Honoring the Women of the Ages
Welcome to August, dear readers! If you are like me, you are probably wondering where exactly that summer, which seemed so long at the end of June, has gone. This summer I had a chance to recharge, reflect, and to travel. One of the things that I thought about a lot, as I wandered the steps of churches in Siena and piazzas in Florence, was historical framing. Everywhere I walked, I saw women in statues and paintings and I thought a lot about the way that these women are presented in history.
I’ve been teaching Latin for more than 10 years, but long before that, when I was just a teenager, I started studying Roman history in school. Classics, as some of you may know, has been a discipline that is slow to change. It also has a reputation for being full of misogyny across the millenia. When I was young and started studying, I learned about some of the strong women of the Roman world. But, of course, they were rarely presented like that. Instead, they were presented as manipulative, cruel, or, in some very pronounced examples, whorish. Women like Livia or Clodia Metelli, or others who bucked the patriarchy thousands of years ago were depicted by many of my teachers as being, well, for lack of a better phrase, genuinely bad ladies.
Fast forward to the internal reckoning that classics has had in the last few years. We’ve definitely had to confront some of our issues and we haven’t done a great job at it. But we continue to fight. And I continue to think about how I can create change in my classroom, so that I don’t send my students off to college thinking that Clodia was nothing but a floozy or that Livia poisoned everyone she met. The problem we often run into is the sensationalism and the entertainment factor of the misogynist tropes. The students love to hear about Livia poisoning figs or Clodia’s multiple affairs.

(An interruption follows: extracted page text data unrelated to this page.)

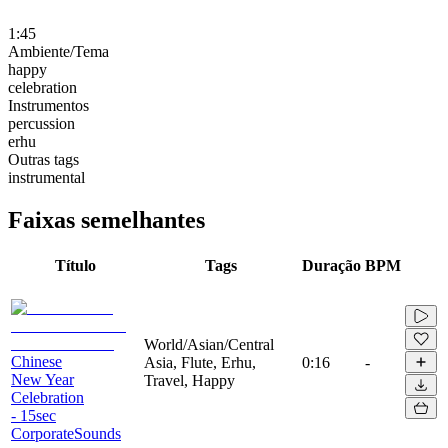
1:45
Ambiente/Tema
happy
celebration
Instrumentos
percussion
erhu
Outras tags
instrumental
Faixas semelhantes
Título
Tags
Duração
BPM
World/Asian/Central
Chinese
Asia, Flute, Erhu,
0:16
-
New Year
Travel, Happy
Celebration
- 15sec
CorporateSounds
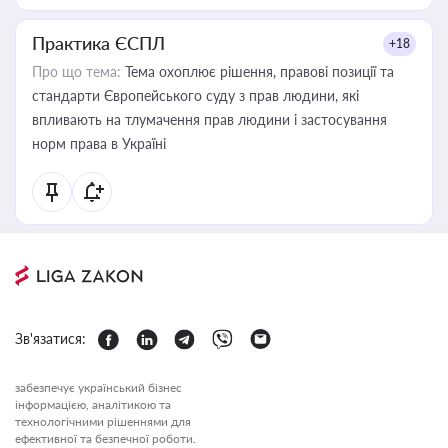
Практика ЄСПЛ
+18
Про що тема:
Тема охоплює рішення, правові позиції та
стандарти Європейського суду з прав людини, які
впливають на тлумачення прав людини і застосування
норм права в Україні
Зв'язатися:
забезпечує український бізнес
інформацією, аналітикою та
технологічними рішеннями для
ефективної та безпечної роботи.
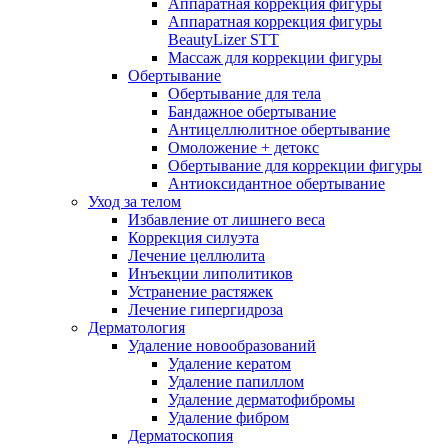
Аппаратная коррекция фигуры
Аппаратная коррекция фигуры
BeautyLizer STT
Массаж для коррекции фигуры
Обертывание
Обертывание для тела
Бандажное обертывание
Антицеллюлитное обертывание
Омоложение + детокс
Обертывание для коррекции фигуры
Антиоксидантное обертывание
Уход за телом
Избавление от лишнего веса
Коррекция силуэта
Лечение целлюлита
Инъекции липолитиков
Устранение растяжек
Лечение гипергидроза
Дерматология
Удаление новообразований
Удаление кератом
Удаление папиллом
Удаление дерматофибромы
Удаление фибром
Дерматоскопия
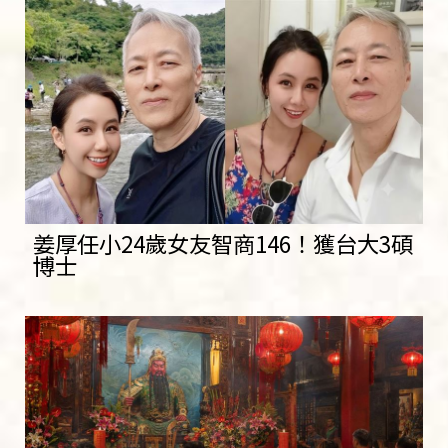
姜厚任小24歲女友智商146！獲台大3碩
博士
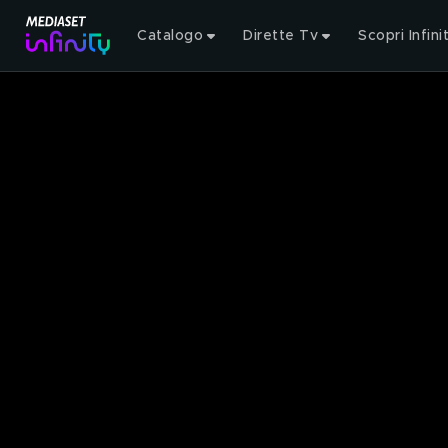
Catalogo
Dirette Tv
Scopri Infini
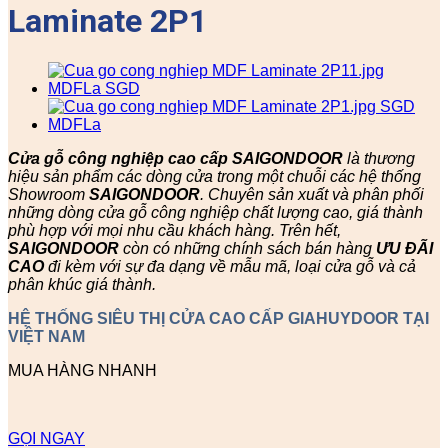
Laminate 2P1
Cửa gỗ công nghiệp cao cấp SAIGONDOOR
là thương
hiệu sản phẩm các dòng cửa trong một chuỗi các hệ thống
Showroom
SAIGONDOOR
. Chuyên sản xuất và phân phối
những dòng cửa gỗ công nghiệp chất lượng cao, giá thành
phù hợp với mọi nhu cầu khách hàng. Trên hết,
SAIGONDOOR
còn có những chính sách bán hàng
ƯU ĐÃI
CAO
đi kèm với sự đa dạng về mẫu mã, loại cửa gỗ và cả
phân khúc giá thành.
HỆ THỐNG SIÊU THỊ CỬA CAO CẤP GIAHUYDOOR TẠI
VIỆT NAM
MUA HÀNG NHANH
GỌI NGAY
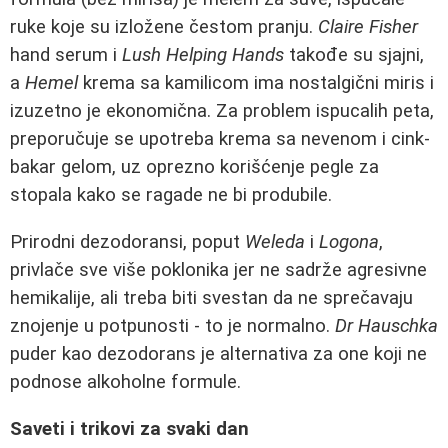
ruke koje su izložene čestom pranju.
Claire Fisher
hand serum i
Lush Helping Hands
takođe su sjajni,
a
Hemel
krema sa kamilicom ima nostalgični miris i
izuzetno je ekonomična. Za problem ispucalih peta,
preporučuje se upotreba krema sa nevenom i cink-
bakar gelom, uz oprezno korišćenje pegle za
stopala kako se ragade ne bi produbile.
Prirodni dezodoransi, poput
Weleda
i
Logona
,
privlače sve više poklonika jer ne sadrže agresivne
hemikalije, ali treba biti svestan da ne sprečavaju
znojenje u potpunosti - to je normalno.
Dr Hauschka
puder kao dezodorans je alternativa za one koji ne
podnose alkoholne formule.
Saveti i trikovi za svaki dan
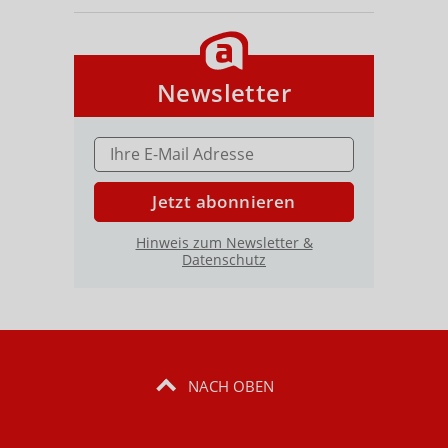
Newsletter
E-MAIL ADRESSE
Jetzt abonnieren
Hinweis zum Newsletter &
Datenschutz
NACH OBEN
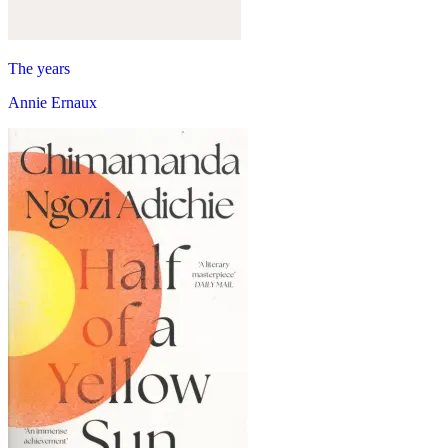
The years
Annie Ernaux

So how does this relate to my time in Italy? As I looked at the statues, I thought about these women. The women of ancient Rome and the young women sitting in my classroom. I owe it to them to do my part. And my part is to start teaching the bias. Instead of going for the entertainment value, I will always push myself to present the women of the ancient world in the same way that I present the men, as people. I will name and explain the bias around Livia just as I unpack the bias around the exile of Ovid. I will teach students to evaluate the ancients as flawed narrators, whose voices we must look at more critically. And, in doing that, I will find ways to help them learn how to name and unpack modern biases as well. In that way, I will honor both the women of the past, whose voices we must strain to hear, and the women of the future, whose voices we must honor and elevate now, so that no one ever has to strain to hear them.